(Saved entries)
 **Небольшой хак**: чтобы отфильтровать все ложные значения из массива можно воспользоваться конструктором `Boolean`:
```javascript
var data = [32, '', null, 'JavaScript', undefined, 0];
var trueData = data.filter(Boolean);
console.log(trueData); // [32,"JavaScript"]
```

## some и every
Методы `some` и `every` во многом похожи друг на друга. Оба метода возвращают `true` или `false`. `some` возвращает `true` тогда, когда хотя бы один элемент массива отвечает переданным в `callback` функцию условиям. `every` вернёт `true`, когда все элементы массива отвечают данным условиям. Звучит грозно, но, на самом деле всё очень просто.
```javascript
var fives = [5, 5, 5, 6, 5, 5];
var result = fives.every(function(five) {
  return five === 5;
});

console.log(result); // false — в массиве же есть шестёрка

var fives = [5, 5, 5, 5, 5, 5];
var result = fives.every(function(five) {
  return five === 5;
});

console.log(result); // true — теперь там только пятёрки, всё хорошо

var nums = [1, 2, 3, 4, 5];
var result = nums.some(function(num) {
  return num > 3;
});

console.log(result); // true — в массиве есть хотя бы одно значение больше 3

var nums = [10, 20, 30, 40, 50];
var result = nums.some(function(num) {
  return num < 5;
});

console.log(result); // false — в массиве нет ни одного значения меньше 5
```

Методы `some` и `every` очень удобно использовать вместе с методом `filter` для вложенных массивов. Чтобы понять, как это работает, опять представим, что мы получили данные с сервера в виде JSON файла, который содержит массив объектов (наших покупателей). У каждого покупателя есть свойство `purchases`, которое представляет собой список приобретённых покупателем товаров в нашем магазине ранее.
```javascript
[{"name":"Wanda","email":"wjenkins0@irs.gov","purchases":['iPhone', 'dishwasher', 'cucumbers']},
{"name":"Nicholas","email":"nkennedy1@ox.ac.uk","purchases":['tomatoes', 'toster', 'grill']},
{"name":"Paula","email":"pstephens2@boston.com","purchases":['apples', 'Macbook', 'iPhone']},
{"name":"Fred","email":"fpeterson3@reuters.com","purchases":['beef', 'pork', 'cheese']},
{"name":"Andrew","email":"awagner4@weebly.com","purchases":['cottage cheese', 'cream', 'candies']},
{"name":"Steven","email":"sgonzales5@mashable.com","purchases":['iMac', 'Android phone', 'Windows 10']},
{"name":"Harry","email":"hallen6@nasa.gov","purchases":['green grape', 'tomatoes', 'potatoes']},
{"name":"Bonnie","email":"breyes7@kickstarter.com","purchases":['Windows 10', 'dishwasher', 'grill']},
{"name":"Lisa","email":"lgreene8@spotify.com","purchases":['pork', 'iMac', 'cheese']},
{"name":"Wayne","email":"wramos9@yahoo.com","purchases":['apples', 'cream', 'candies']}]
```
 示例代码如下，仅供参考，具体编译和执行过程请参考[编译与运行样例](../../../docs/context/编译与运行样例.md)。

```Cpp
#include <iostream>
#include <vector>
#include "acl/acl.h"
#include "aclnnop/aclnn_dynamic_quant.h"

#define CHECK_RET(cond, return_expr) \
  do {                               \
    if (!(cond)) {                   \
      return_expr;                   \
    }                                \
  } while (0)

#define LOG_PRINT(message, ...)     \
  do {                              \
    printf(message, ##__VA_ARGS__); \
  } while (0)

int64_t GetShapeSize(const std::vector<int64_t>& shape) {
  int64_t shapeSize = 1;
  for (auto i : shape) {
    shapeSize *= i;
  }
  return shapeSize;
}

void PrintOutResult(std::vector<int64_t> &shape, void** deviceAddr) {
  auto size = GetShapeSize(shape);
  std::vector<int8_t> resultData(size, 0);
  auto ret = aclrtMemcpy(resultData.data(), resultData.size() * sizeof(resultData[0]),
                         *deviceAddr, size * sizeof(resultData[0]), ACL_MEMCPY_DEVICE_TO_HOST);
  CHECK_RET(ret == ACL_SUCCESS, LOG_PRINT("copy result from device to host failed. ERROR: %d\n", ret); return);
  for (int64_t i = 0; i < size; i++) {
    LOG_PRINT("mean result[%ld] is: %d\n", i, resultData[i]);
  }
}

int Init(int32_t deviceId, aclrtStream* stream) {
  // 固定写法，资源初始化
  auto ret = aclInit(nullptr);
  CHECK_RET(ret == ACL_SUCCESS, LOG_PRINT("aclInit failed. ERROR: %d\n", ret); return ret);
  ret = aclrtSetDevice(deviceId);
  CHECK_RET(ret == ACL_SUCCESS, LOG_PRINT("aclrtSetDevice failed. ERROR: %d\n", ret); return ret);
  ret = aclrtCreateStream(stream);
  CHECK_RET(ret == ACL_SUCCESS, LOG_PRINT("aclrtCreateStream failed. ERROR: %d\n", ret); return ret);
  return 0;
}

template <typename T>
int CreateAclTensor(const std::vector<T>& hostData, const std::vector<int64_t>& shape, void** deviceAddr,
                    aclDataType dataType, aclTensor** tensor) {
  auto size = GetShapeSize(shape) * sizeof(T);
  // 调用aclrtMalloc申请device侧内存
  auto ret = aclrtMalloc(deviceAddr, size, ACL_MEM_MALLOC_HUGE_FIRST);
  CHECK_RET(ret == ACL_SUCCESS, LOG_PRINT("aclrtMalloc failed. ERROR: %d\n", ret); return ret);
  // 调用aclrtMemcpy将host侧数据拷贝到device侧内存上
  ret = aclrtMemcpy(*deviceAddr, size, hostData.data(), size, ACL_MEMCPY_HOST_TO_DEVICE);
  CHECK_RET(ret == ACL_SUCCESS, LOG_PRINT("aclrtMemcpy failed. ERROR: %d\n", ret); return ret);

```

• **Directions**
A complete answer reproduces every line of the records in which the word "fives" occurs.

• **Completed exercise**
var fives = [5, 5, 5, 6, 5, 5];
var result = fives.every(function(five) {
var fives = [5, 5, 5, 5, 5, 5];
var result = fives.every(function(five) {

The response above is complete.